Case Studies Whitepapers

Innovations Using External Data

Innovations Using External Data

We all have questions that we cannot currently answer with the information at hand: How well am I doing? How big is this market? What will happen if…? What is the best way forward?

For years we have put our trust in market researchers and econometricians to extrapolate small insights, facts and statistics, to try and answer these questions. After all they are the ones with the PHD’s.

However, is this all done needlessly? With the availability of data on each individual in the UK, do we still need to make these assumptions – can’t we start working with people rather than statistics?

This paper describes a sample of recent project done using UK wide individual data sets rather than smaller samples to support strategic and interesting projects.
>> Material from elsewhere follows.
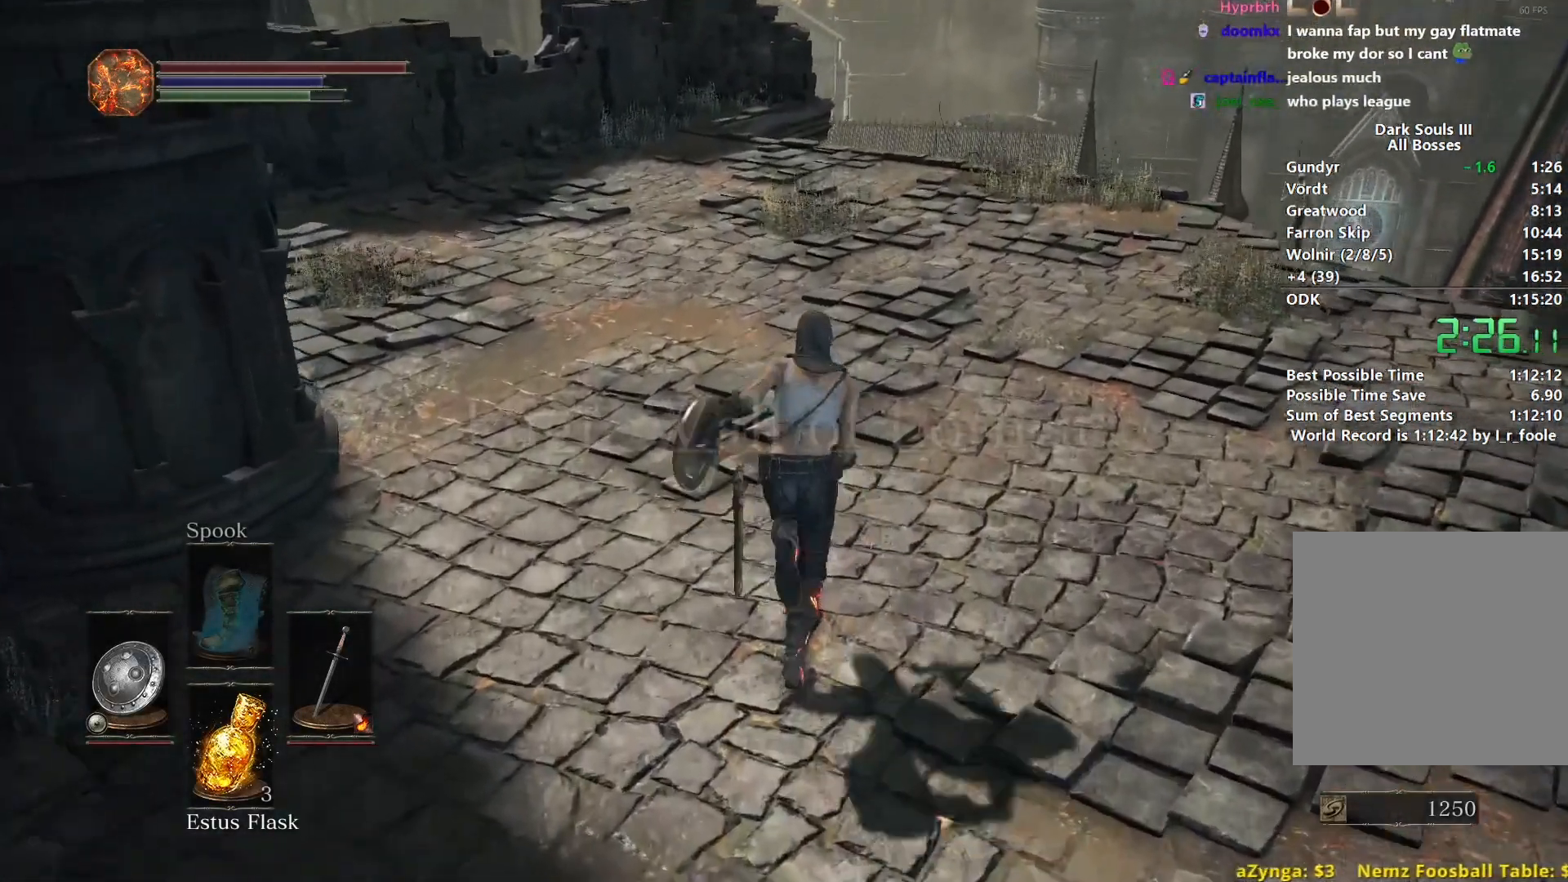
{"buttons": ["B"], "left_stick": "up", "right_stick": "center", "events": [[50, "right_stick", "center"]]}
Businesses across the globe struggle with the unknown. Whilst there can be commonality between some businesses they will always have their own questions.

As Benjamin Franklin said: “An investment in knowledge pays the best interest”, so when undertaking a new initiative there is usually an abundance of suppliers that are available to give their opinion.

The common process to answer an unknown question is to use research to as the “what if” or “why questions”. However, these are normally always based on smaller samples of data. This leaves the questions; “is this representative”, “are there any skews in the sample”, or “how to I extrapolate this to represent the market view”.

With datasets containing hundreds or thousands of variables on each individual in the UK this article explains some use cases of external data to improve the accuracy of answers.

Our three cases

The three cases that we will discuss in this paper are referred to in our previous article about uses of external data:

Business objective The model Application
Insurer wants to predict non-disclosure rate of their IFA’s An individual level model to predict non-disclosure Summarise IFA’s client by likelihood of non-disclosure
Energy provider wants to install smart energy meters Predict those people that will or will not allow access to the property Target postcode sectors with higher levels of predicted access
Answer ‘why’ someone responds to a mailing Undertake market research to determine ‘why’, build model across the UK individuals Use the UK to score and segment people, then apply an approach

Given the nature of questions will change for each business, it is not expected that you will have the same question; hence why these are innovation case studies. To ask you own question please get in touch.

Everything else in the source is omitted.